= Exercise input =
************
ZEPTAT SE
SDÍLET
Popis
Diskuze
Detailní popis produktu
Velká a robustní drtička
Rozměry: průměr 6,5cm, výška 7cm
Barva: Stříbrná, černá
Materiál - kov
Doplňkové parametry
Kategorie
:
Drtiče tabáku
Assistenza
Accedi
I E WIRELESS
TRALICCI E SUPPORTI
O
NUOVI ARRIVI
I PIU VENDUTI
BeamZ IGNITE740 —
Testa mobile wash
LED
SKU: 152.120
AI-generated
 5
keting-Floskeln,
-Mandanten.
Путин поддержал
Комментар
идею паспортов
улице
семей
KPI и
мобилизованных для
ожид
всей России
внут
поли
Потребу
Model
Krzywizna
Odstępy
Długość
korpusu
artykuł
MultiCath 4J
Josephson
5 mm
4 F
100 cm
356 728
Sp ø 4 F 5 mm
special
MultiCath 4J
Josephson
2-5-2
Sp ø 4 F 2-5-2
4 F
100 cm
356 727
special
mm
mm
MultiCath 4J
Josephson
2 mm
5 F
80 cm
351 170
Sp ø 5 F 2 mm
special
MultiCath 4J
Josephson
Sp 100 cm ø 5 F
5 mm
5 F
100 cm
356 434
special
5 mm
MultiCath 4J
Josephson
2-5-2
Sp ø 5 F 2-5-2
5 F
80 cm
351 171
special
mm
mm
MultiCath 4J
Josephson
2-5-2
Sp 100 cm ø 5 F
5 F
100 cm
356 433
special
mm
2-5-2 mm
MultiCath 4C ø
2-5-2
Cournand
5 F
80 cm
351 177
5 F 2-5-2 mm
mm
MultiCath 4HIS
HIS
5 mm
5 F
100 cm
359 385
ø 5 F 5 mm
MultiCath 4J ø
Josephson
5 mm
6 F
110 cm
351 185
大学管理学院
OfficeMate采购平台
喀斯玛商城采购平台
************
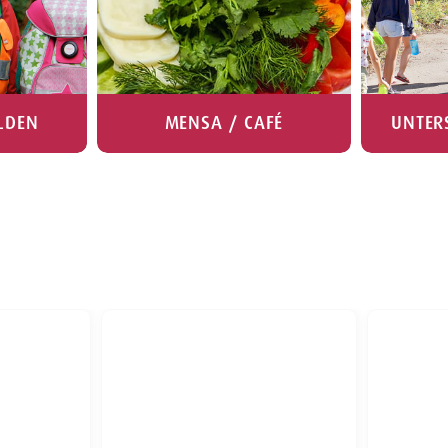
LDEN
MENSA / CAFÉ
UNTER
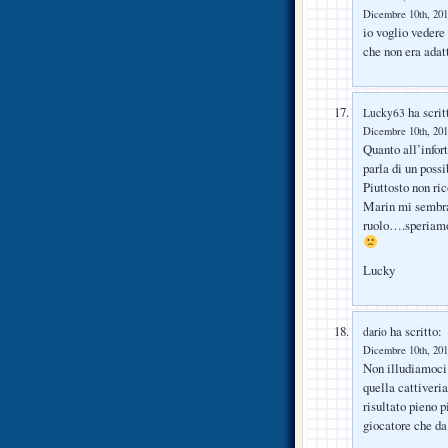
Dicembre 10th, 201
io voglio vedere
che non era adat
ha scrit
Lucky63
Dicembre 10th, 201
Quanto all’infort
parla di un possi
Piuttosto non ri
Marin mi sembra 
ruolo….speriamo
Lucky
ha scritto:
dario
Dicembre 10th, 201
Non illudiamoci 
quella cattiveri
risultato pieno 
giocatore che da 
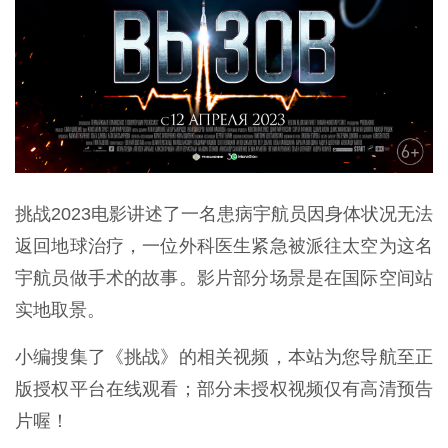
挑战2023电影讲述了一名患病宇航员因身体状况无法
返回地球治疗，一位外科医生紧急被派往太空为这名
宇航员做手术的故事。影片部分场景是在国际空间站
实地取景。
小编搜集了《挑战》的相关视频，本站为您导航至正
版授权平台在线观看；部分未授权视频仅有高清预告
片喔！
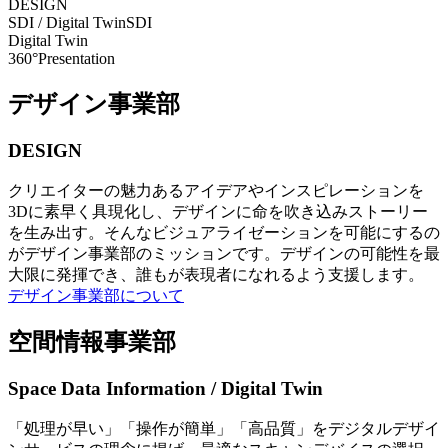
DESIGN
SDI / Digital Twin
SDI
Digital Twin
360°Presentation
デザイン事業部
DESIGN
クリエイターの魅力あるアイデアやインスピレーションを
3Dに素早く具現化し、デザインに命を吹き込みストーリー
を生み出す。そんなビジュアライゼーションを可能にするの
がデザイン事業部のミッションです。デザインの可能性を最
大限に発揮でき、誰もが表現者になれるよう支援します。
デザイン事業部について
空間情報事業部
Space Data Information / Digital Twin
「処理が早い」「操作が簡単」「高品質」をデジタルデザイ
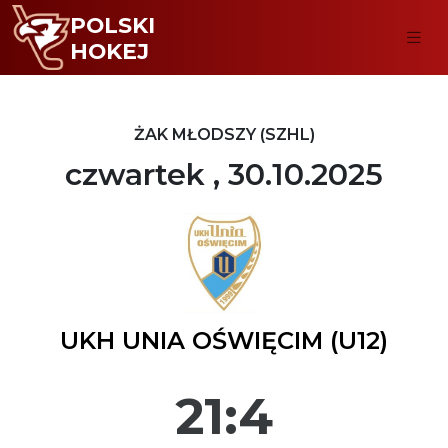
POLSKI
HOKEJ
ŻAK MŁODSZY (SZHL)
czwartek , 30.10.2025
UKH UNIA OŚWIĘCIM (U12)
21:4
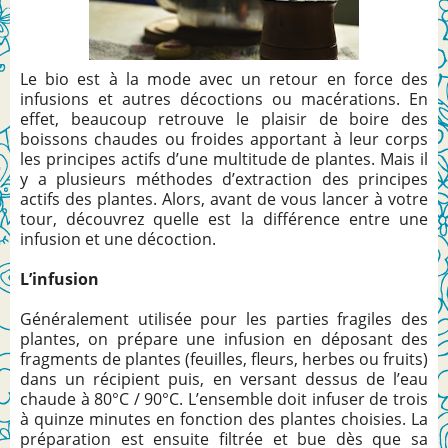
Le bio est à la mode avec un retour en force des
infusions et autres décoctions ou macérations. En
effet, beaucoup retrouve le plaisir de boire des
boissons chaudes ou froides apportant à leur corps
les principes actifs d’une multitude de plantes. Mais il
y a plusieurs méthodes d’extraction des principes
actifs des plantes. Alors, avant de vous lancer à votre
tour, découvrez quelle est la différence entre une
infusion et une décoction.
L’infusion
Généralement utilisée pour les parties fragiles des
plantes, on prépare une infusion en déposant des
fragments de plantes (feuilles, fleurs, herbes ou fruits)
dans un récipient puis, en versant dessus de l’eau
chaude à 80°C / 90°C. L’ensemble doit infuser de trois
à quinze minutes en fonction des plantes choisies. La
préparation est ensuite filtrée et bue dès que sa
************
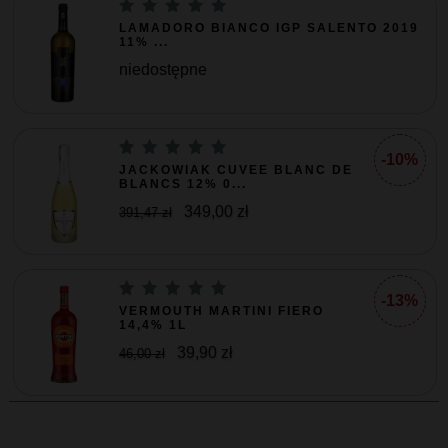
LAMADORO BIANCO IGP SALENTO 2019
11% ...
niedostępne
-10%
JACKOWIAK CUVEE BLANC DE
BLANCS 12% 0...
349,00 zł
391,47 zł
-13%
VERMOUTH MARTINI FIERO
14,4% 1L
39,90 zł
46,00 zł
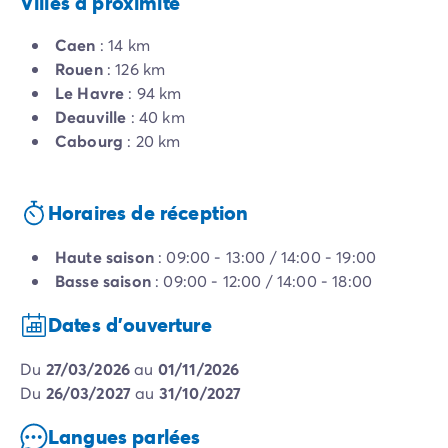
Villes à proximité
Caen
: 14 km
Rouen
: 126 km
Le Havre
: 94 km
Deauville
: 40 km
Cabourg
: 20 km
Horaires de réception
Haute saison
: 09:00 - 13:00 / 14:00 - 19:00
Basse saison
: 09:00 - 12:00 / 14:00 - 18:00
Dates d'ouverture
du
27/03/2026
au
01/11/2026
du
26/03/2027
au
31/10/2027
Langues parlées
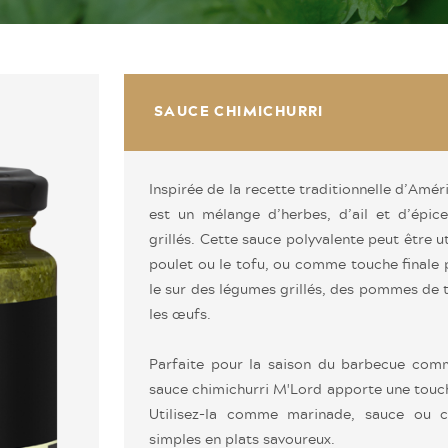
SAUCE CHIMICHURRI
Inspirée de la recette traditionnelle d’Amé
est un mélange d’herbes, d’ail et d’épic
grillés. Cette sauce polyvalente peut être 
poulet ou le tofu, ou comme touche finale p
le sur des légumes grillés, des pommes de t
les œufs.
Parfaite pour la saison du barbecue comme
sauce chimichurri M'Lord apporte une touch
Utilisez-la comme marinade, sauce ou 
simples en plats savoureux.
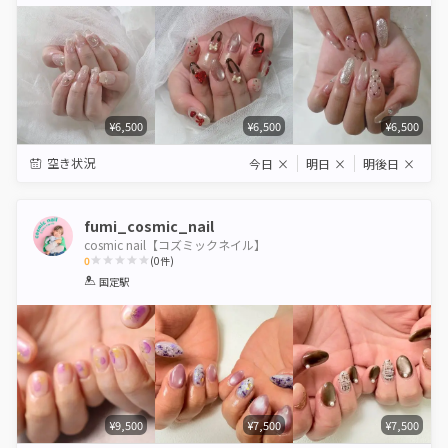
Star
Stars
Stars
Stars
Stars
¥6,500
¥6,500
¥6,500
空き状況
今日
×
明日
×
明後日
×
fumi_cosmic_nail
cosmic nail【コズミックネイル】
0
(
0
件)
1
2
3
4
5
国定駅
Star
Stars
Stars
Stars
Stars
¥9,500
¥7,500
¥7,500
************
= What you need to do =
Locate each line in the data above that contains the string "pour" and copy those lines. Treat uppercase and lowercase as distinct when matching.

= Solution below =
Généralement utilisée pour les parties fragiles des
Parfaite pour la saison du barbecue comme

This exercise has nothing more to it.